Selection of the desired date here will automatically populate the Production Data section below with pressures and rates from the well's production history on the selected date.

Next, the Productivity Index Data section is automatically populated from the date selection as follows -

1. Liquid rate, GOR and WOR are calculated based on the selected production test date input and the associated rates for that date.
2. BHP is fetched from the Bottomhole Pressure feature
3. Reservoir pressure is fetched from the multiphase flowing material balance feature.
4. Saturation pressure is fetched from the PVT feature.

If the BHP, MFMB or PVT analysis is not done for the well, these fields will be blank but the value must be specified manually for the generation of IPR.
The productivity index is calculated at the liquid rate (oil + water) and the specified pressures using the Vogel IPR as outlined above.

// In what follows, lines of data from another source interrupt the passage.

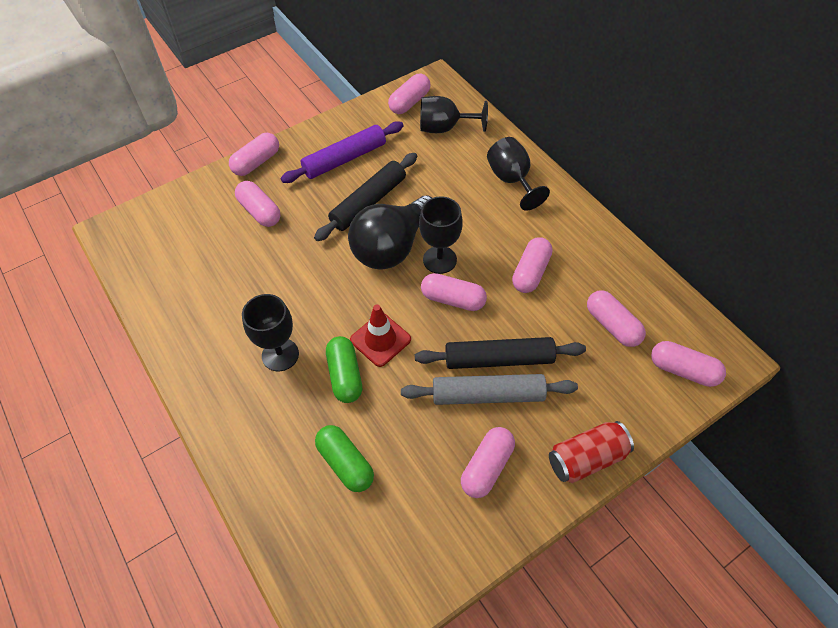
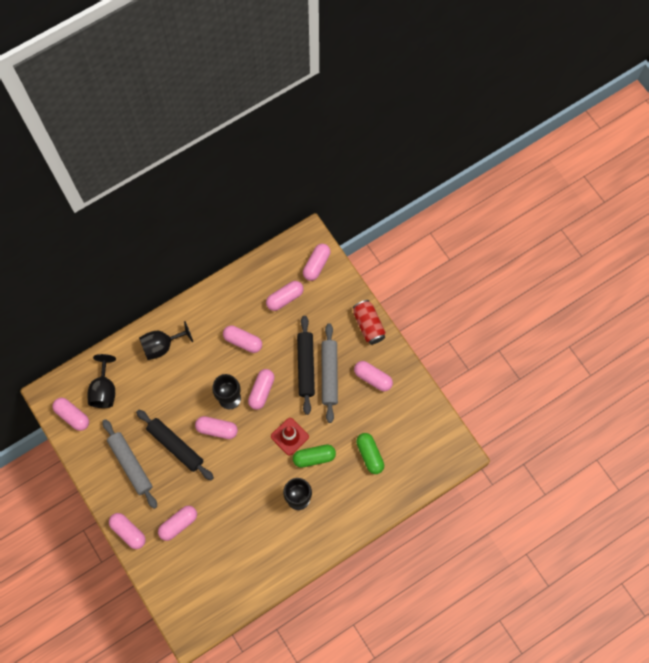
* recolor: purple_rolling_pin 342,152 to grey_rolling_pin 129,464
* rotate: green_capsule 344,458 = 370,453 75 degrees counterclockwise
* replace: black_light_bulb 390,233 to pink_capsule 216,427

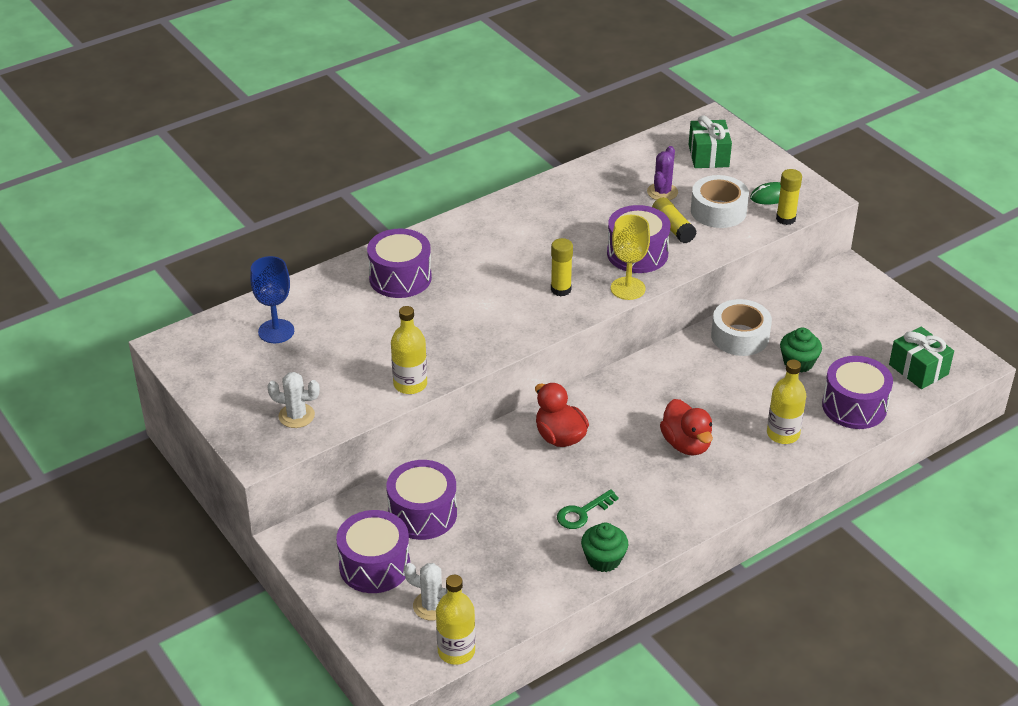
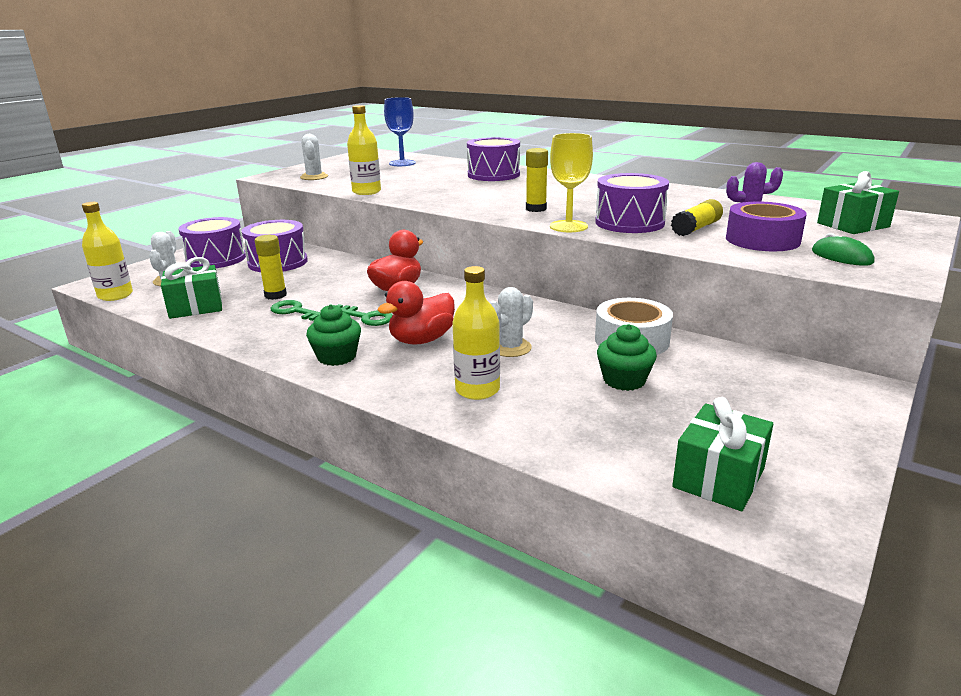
* move: green_cupcake 604,547 to 333,335
* recolor: white_tape 720,201 to purple_tape 766,226
* move: yellow_glue_stick 789,197 to 270,267
* delete: purple_drum 857,392
* insert: green_gift 191,288
* insert: green_key 365,315
* insert: white_cactus 511,322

### 2.3. Changing the Wellbore Configuration & Creating VLP

The main intent of this feature is to provide a 'What-if' tool for analyzing different well configurations. The active configuration on the production test date is considered the default or current well configuration and this can be compared against a new wellbore configuration.

1. Use the New Well Configuration section to set the existing and new well configurations and see them side-by-side which helps comparison of input.
2. Fix the Casinghead Pressure and Tubinghead Pressure to a constant for both the configurations to generate VLP specific to this combination of parameters.
3. Once the well configurations are saved, you can choose your favorite BHP correlation to compute the VLP.
4. Click the 'Create VLP' button on the top-left of the page.

This step generates 2 VLP curves - one for each well configuration which represents the deliverability of the well under each configuration.

The difference in these two VLP curves in terms of where they intersect the IPR provides the difference in stable production rates that can be expected from each of the wellbore configurations by reading off of the liquid rates plotted on the x-axis at the point of intersection.

In the example shown in the gif above, we see a 100 STB/D downward revision in production rate if we were to use the highest possible tubing diameter in this well.

### 2.4. Saving Different Cases

In reality, you may have more than 2 wellbore configurations to choose from for a particular well.
You save each new wellbore configuration independently as a case, allowing us to compare all the different wellbore configurations at once.

1. To save a case, click 'Save Case' on the top-right. All the saved cases will appear in a new section below all the input.
2. You can activate the relevant cases in the IPR-VLP plot using the checkbox for each case.

In the example shown in the gif above, we see that the adding gas lift has a more favorable effect compared to changing the tubing configuration in the wellbore.